Le 30 avril 2012 en Utah, je découvrais à Fry Canyon, à proximité du motel du même nom, un spécimen de Sclerocactus parviflorus d’une taille inhabituelle. Encore aujourd’hui, ce spécimen me semble avoir été le parviflorus avec la plus haute tige qu’il m’a été donné d’observer dans la nature. Une tige haute de 40 cm au moins sinon plus, tant il était difficile de mesurer correctement cette hauteur. Il était bien caché et difficile d’accès sous les rameaux desséchés d’un antique genévrier. Photographié ci-dessous, ce spécimen poussait près du croisement de la route 95 et de la piste en terre battue menant au Red Rock Plateau. Il était l’un des très nombreux « terrae-canyonae » à fleurs jaune que l’on rencontre autour de Fry Canyon et le long de la Wingate Mesa.
Je suis repassé à Fry Canyon en avril 2016. Ce « terrae-canyonae » remarquable n’existe plus. La route 95 et ses accotements ont fait l’objet de travaux de réfection et les proches abords du motel où poussait ce spécimen avec d’autres exemplaires ont été également « nettoyés ». Le sol est désormais raclé sur plusieurs dizaines de mètres et il n’y a plus rien à voir, sauf à emprunter les rares sentiers qui partent de cette route 95 et à y découvrir d’autres parviflorus mais de taille bien moindre.
Avec cette disparition, les autres spécimens de parviflorus montrant les plus hautes tiges qu’il m’a été donné de voir dans la nature ont été rencontrés en mai 2014 dans le parc de Canyonlands, le long de la route menant au point de confluence (Confluence Overlook) des rivières Colorado et Green. Des tiges qui mesuraient entre 30 et 35 cm de hauteur. En Arizona, en Utah, au Colorado ou au Nouveau-Mexique, et parce qu’il s’agit de l’espèce de Sclerocactus la plus répandue, les spécimens de parviflorus de grande taille ne sont pas rares. Les hauteurs de tiges de 25, 30, 35 cm s’accompagnent le plus souvent de diamètres de tiges supérieures à 10 cm (des diamètres qui peuvent atteindre 14,5 cm selon Flora of North America).
Dans le genre Sclerocactus (stricto sensu), seules les espèces parviflorus et polyancistrus montrent les plus hautes tiges, susceptibles d’atteindre 40 à 45 cm. Les tiges de l’espèce cloverae avoisinent tout au plus les 20 à 25 cm. Viennent ensuite les tiges des espèces blainei et spinosior dont les spécimens âgés peuvent mesurer de 15 à 20 cm de hauteur. Toutes les autres espèces du genre présentent des hauteurs maximales de tiges inférieures à 15 cm.

CONSIGNE: Recopiez mot pour mot l'extrait du texte sur le Sclerocactus parviflorus qui commence à « Avec cette disparition, les » et se termine à « of North America). ». Les données qui suivent sont sans rapport avec le texte.

DONNÉES FOURNIES:

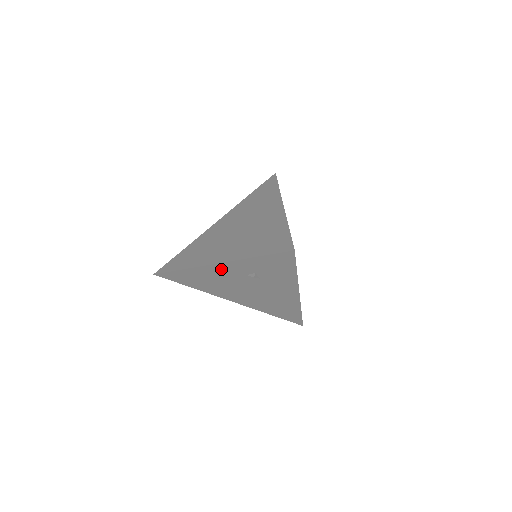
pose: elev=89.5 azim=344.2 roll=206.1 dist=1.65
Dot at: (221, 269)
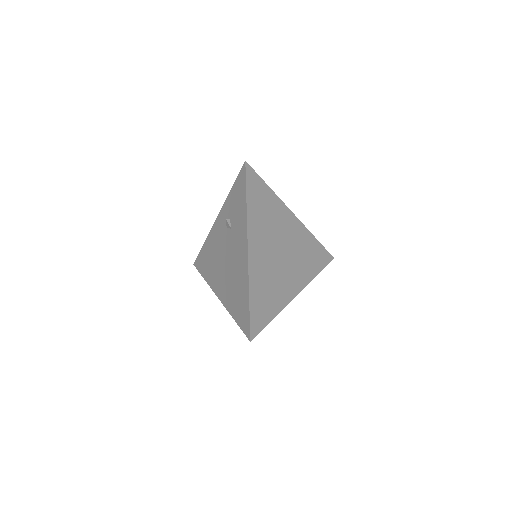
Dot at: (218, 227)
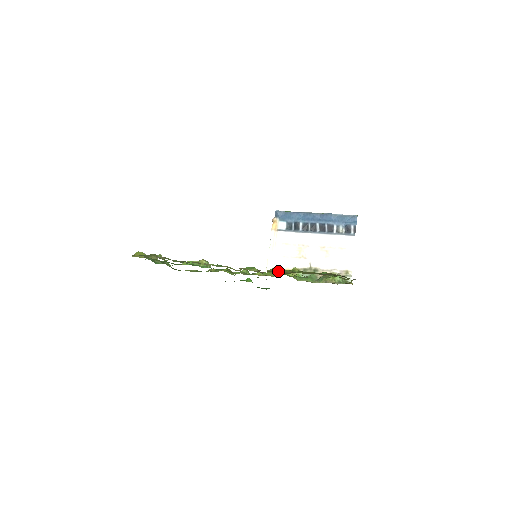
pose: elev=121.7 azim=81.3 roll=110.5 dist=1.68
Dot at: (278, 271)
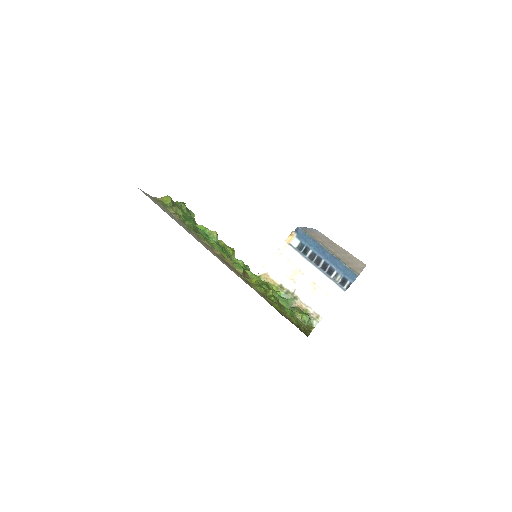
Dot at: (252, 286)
---
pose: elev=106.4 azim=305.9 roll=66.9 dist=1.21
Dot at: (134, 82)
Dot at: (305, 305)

CORRIGÉ:
Avec cette disparition, les autres spécimens de parviflorus montrant les plus hautes tiges qu’il m’a été donné de voir dans la nature ont été rencontrés en mai 2014 dans le parc de Canyonlands, le long de la route menant au point de confluence (Confluence Overlook) des rivières Colorado et Green. Des tiges qui mesuraient entre 30 et 35 cm de hauteur. En Arizona, en Utah, au Colorado ou au Nouveau-Mexique, et parce qu’il s’agit de l’espèce de Sclerocactus la plus répandue, les spécimens de parviflorus de grande taille ne sont pas rares. Les hauteurs de tiges de 25, 30, 35 cm s’accompagnent le plus souvent de diamètres de tiges supérieures à 10 cm (des diamètres qui peuvent atteindre 14,5 cm selon Flora of North America).